# Wacky Rig & Snaps



## FishingBuds (May 31, 2008)

well I taught myself another lesson today, NO Snaps For WackY RiG.

I've tried fast snaps and they failed for me for wacky rig.

I've tried inter-lock snaps and they failed for me for wacky rig today.

I tied a good'ol palomar knot straight to the finesse #3 extra wide hook and no failures


----------



## cyberflexx (May 31, 2008)

i use a split ring on the worm and i put my weedless hook under splitring and not penerate the worm, this way i can re-use over and over if i dont get any hits on a certain color

zoom trick worm size 3 split ring
5 inch senko size 6 split ring


----------



## FishingBuds (May 31, 2008)

cyberflexx said:


> i use a split ring on the worm and i put my weedless hook under splitring and not penerate the worm, this way i can re-use over and over if i dont get any hits on a certain color
> 
> zoom trick worm size 3 split ring
> 5 inch senko size 6 split ring



gotta pic of that set up? I'm loosen the image of the "weedless hook under splitring"


----------



## cyberflexx (May 31, 2008)

no i dont.. let me see if I can explain..

I use an eagle claw weedless hook, split ring and worm

I put splitring on worm in the middle, sometimes i offset it a little. I take the hook and put it through the splitring and the hook doesnt penetrate the plastic worm...my digital cam broke, or i would get a pic for you

sort of like this but with a different hook.


----------



## Jim (May 31, 2008)

This type of hook:





With this setup:


----------



## cyberflexx (May 31, 2008)

Thanks Jim... I just dont buy the rubber rings and the install tool. I found a good deal on some splitrings at Kmart that were on the clearance rack and I bought all that I could find, they rang up 35 cent for a pack of 10. 

I usually wet the tailend of the zoom trickworm with saliva and slide the metal splitring on and it stays right there in the middle of the worm with no problem.. If you put the split ring on from the head end of the worm, its harder to put on since the plastic is thicker on the head end, than the tail..


----------



## Jim (May 31, 2008)

I purchased 200 o-rings on ebay for $5 and use a plain old Sharpie cap! (I also have the tool)

I stick the senko in the cap and slide the oring over...viola!


----------



## FishingBuds (Jun 1, 2008)

Thanks, I haven't seen that before


----------



## Nickk (Jun 1, 2008)

Jim said:


> I purchased 200 o-rings on ebay for $5 and use a plain old Sharpie cap! (I also have the tool)
> 
> I stick the senko in the cap and slide the oring over...viola!




what size o-ring do you use?


----------



## Jim (Jun 1, 2008)

I'm not sure what size they are. If you do a search for "senko o-ring" on ebay you will see them.


----------



## Pinball (Jun 8, 2008)

My buddy was trying to explain this rig to me, so the visual was greatly appreciated. Now the next question is how do you fish this rig?


----------



## Jim (Jun 9, 2008)

- [INFORMATION PROVIDED]:
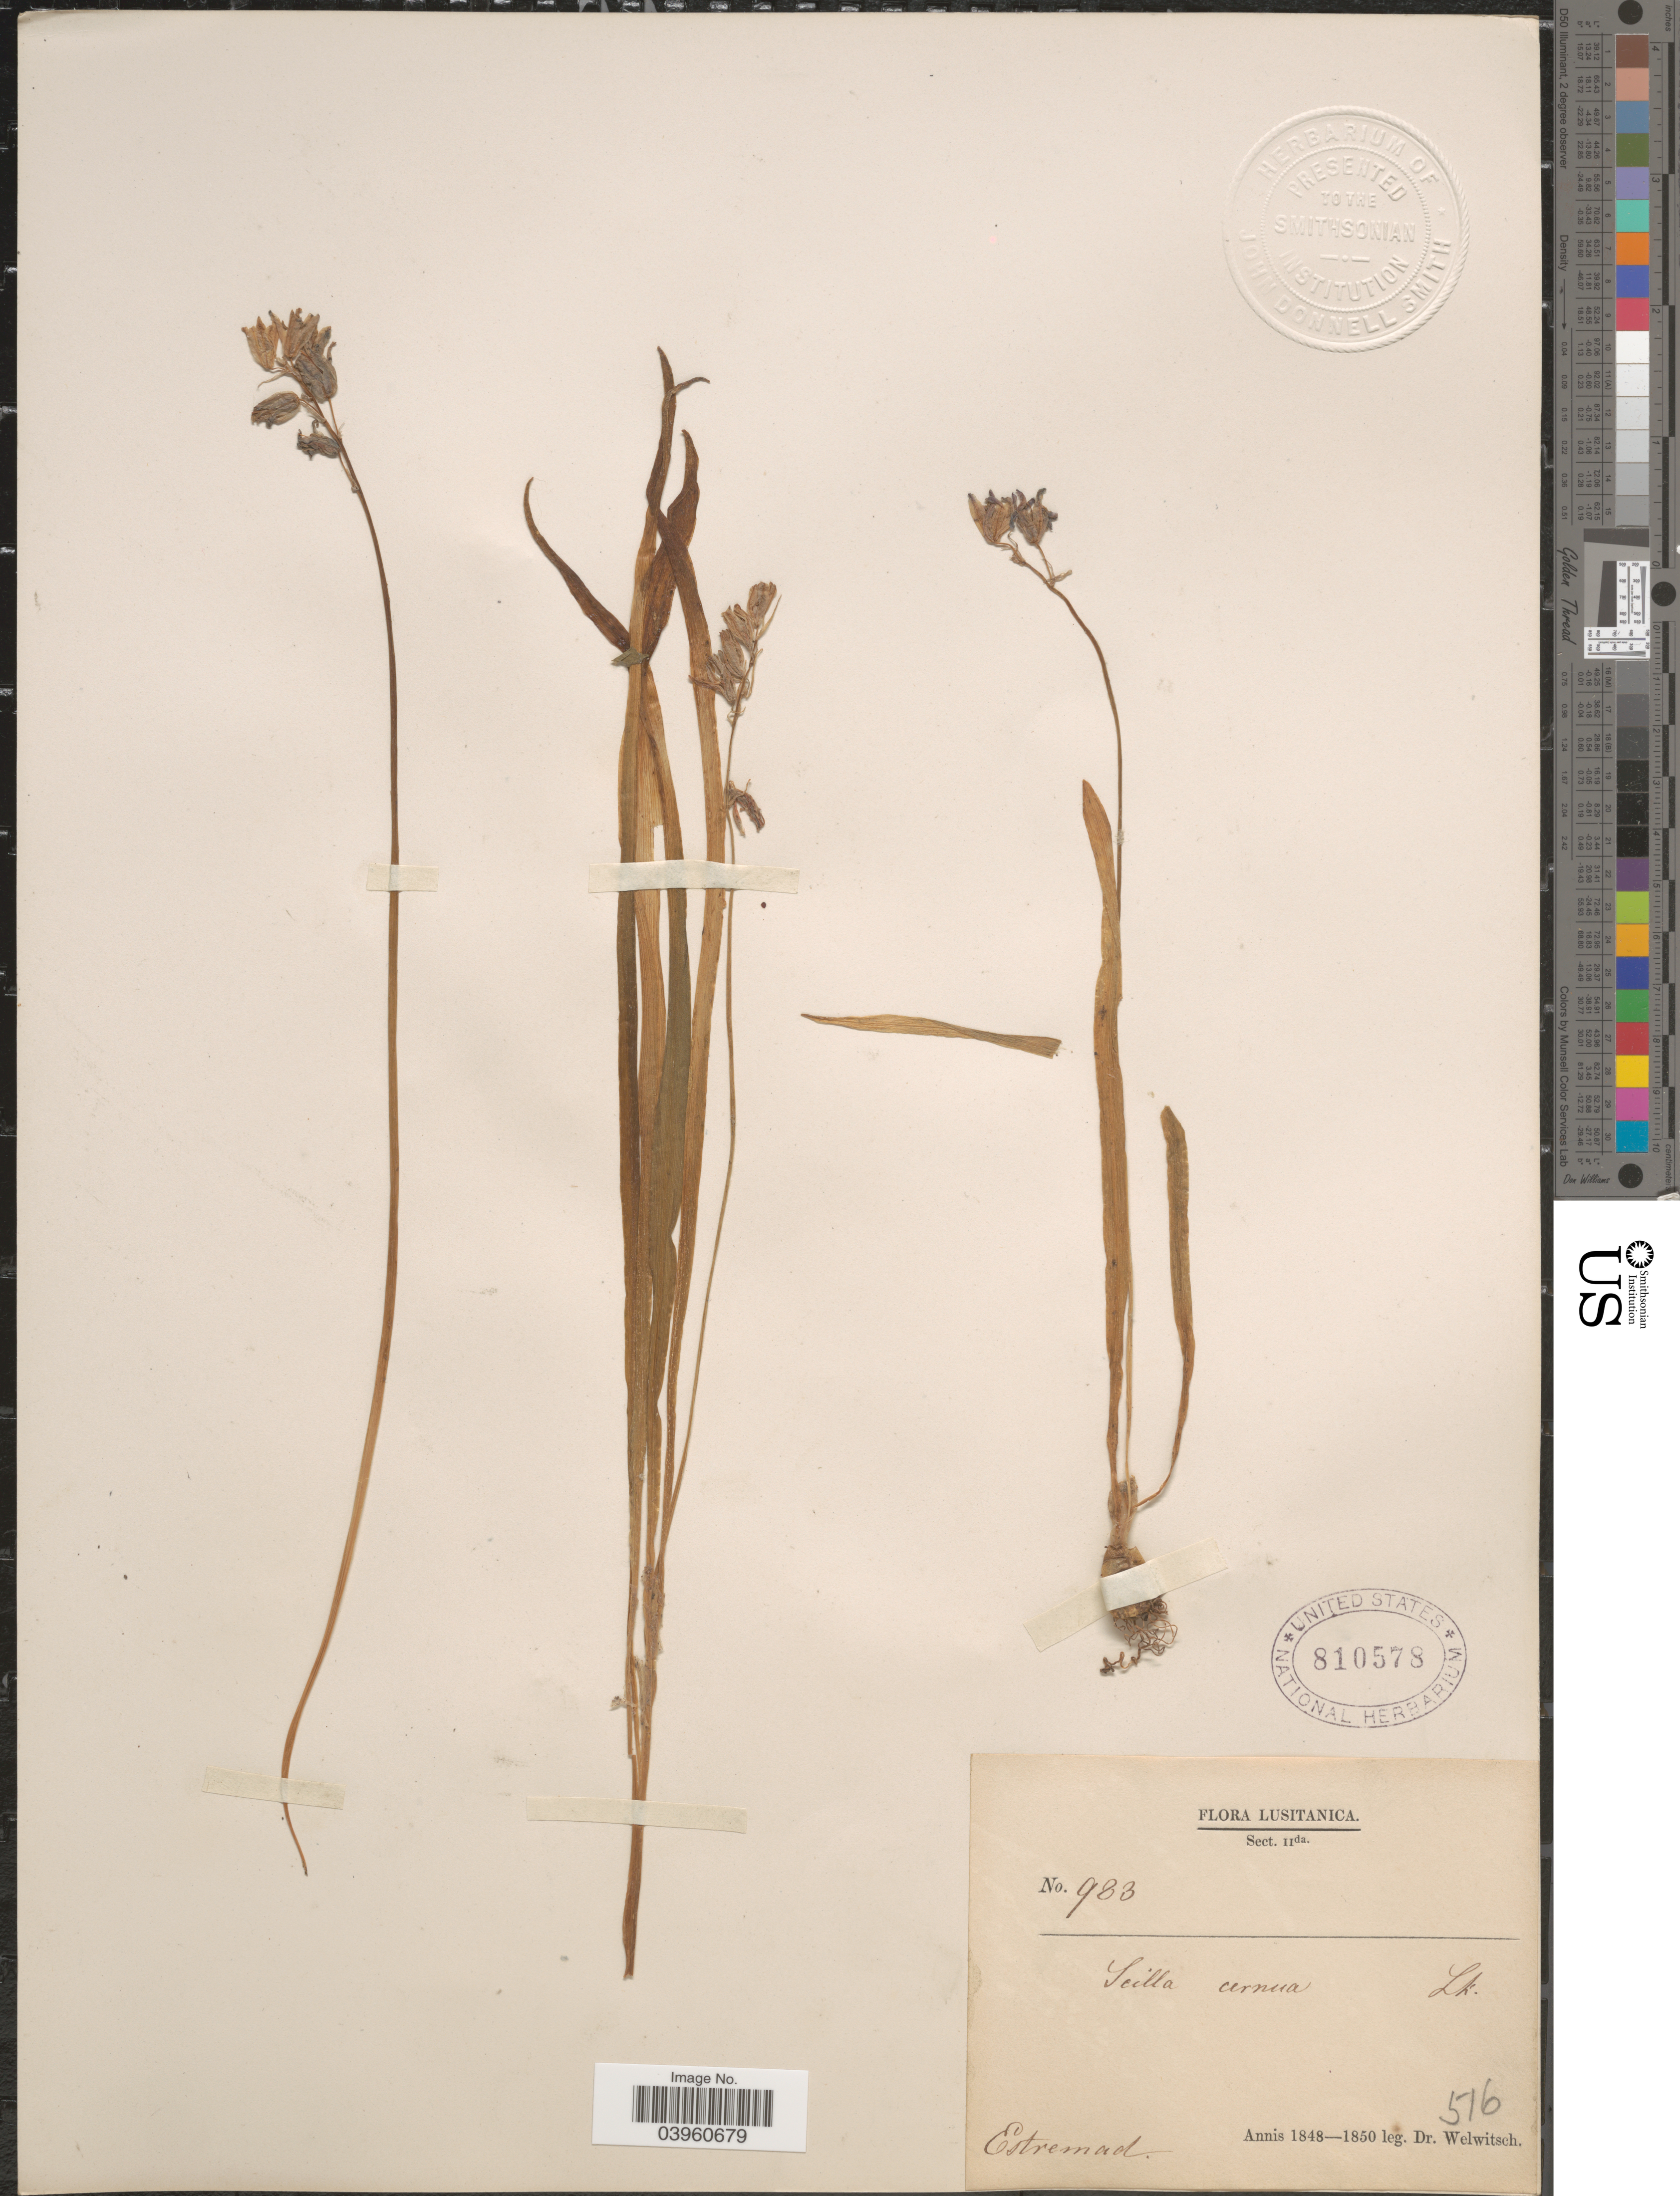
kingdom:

--

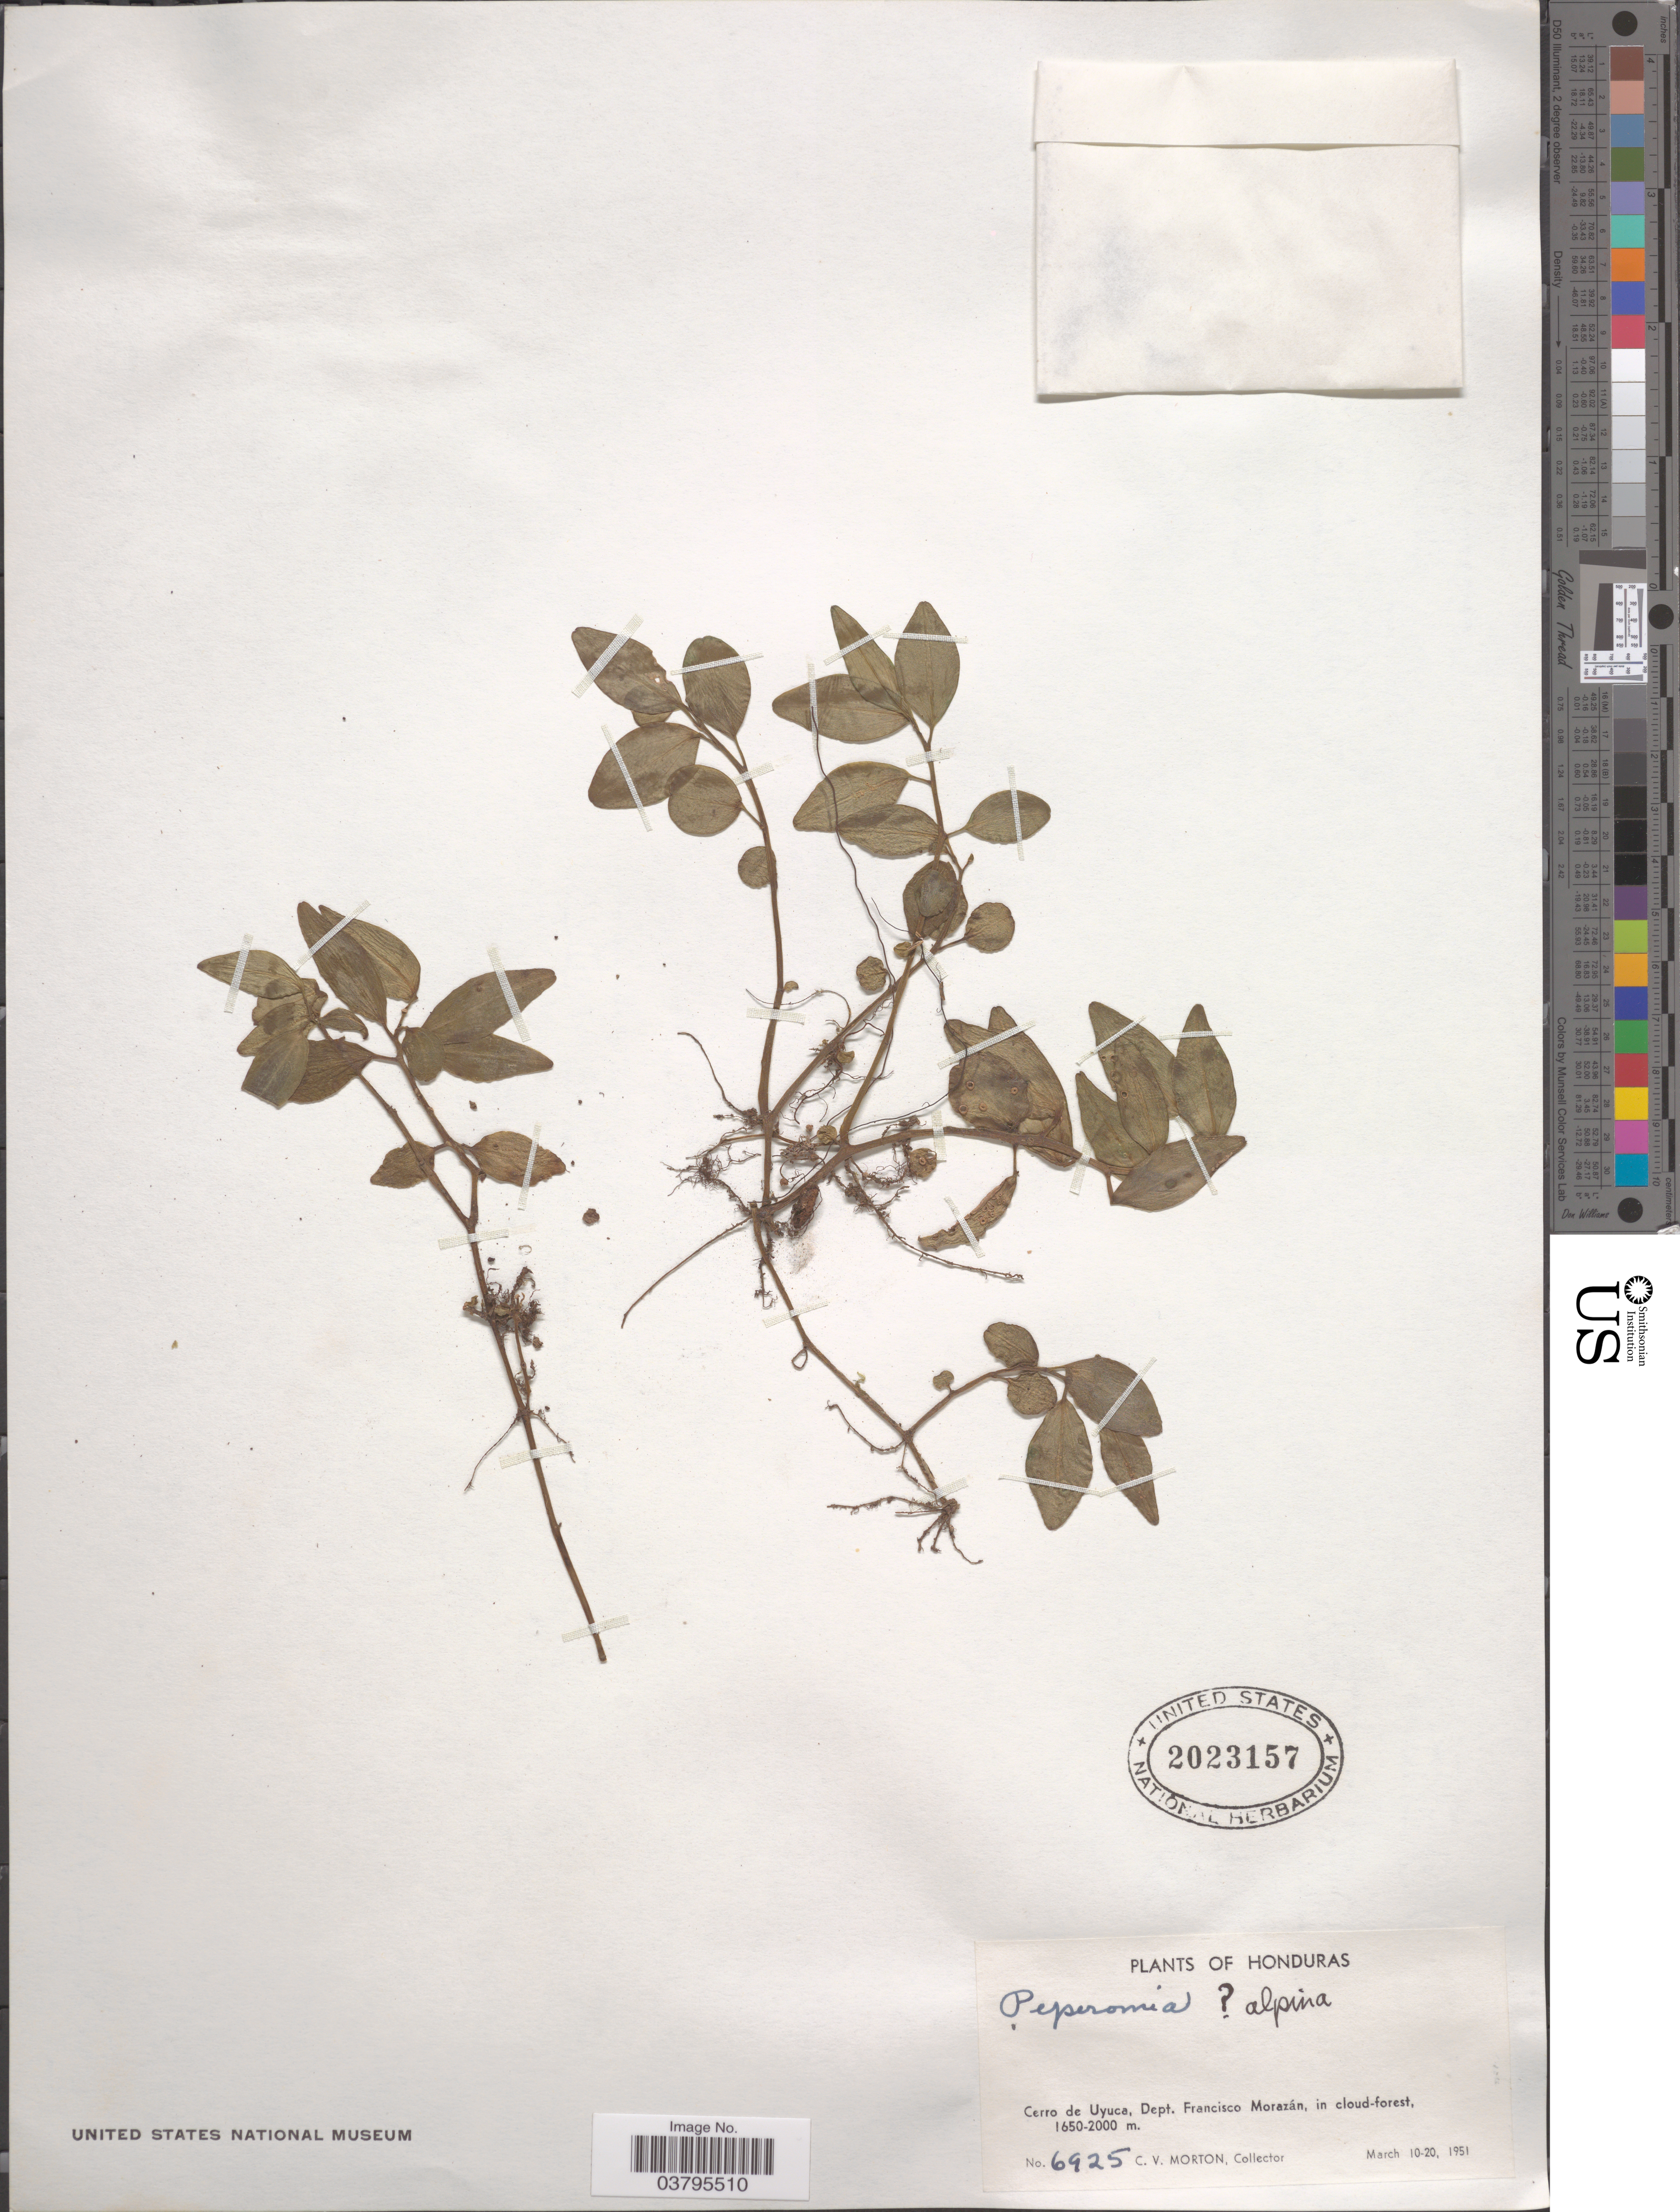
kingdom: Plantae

- [TASK OBJECTIVE]: Write the next part of the wacky rig forum thread, starting right after its final line. The items have nothing to do with the wacky rig forum thread.

- [THE RESULT]:
Pinball said:


> My buddy was trying to explain this rig to me, so the visual was greatly appreciated. Now the next question is how do you fish this rig?



This one is a line watching technique in my opinion. I tend to get allot of gut hooks when not paying attention. With the Wacky rig, Throw it where you normally would, but watch for the line for quick movement. When you toss the bait it will flutter on its way down. 

Here is a video of the flutter I found on youtube

https://www.youtube.com/watch?v=QKHfgZr_-Us


----------



## Pinball (Jun 9, 2008)

Thanks for the video Jim. Now I can't wait to get out in the water and try it out!


----------



## FishinsMyLife (Jun 9, 2008)

With a Wacky Rig, I catch a lot of fish that eat it on the initial fall or when the worm is sitting on the bottom after the initial fall. I also use the O-Ring method thanks to Jim.


----------



## Pinball (Jun 9, 2008)

Well since I will be putting a shopping list together to hand out for the kids for fathers day, what should I have in my tackle box to start out with? What is the best brand of worm to use? Are Yamamoto's better than the others?


----------



## Jim (Jun 9, 2008)

Pinball said:


> Well since I will be putting a shopping list together to hand out for the kids for fathers day, what should I have in my tackle box to start out with? What is the best brand of worm to use? Are Yamamoto's better than the others?




Senkos work well, But Any cheap(er) knock off will work also (Its more of a confidence thing). Pm me your address and I will send you a few O-Rings to have.


----------



## cyberflexx (Jun 10, 2008)

Jim Thanks for the thought of going to ebay..

I bought 2 kits ( 1 for me and 1 for my fishing buddy) each kit has 200 big rings for the 5 inch senko and a tool. both of them shipped was 21 bucks. That's alot cheaper than the metal split rings I was using..

I think I might try to put a finishing nail in the end of one of my senkos to give it a vertical wobble fall or maybe a worm rattle..


----------



## Captain Ahab (Jun 10, 2008)

Pinball said:


> Well since I will be putting a shopping list together to hand out for the kids for fathers day, what should I have in my tackle box to start out with? What is the best brand of worm to use? Are Yamamoto's better than the others?




GY are better then the others - but cost a ton more. Also, they will not always out fish a Yum or Tiki Stick 

Get some of the worms from JDBaits - he uses high end plastics (same or better then GY Senko) to make the worms and the price is far better. I suggest his 4" and 5" sticks in green pumpkin and black - cannot go wrong with those colors. Ask him for extra salt (GY Senkos have a ton of salt to make them heavy) 

https://jdbaits.com/products.htm


----------



## BassAddict (Jun 10, 2008)

Captain Ahab said:


> Pinball said:
> 
> 
> > Well since I will be putting a shopping list together to hand out for the kids for fathers day, what should I have in my tackle box to start out with? What is the best brand of worm to use? Are Yamamoto's better than the others?
> ...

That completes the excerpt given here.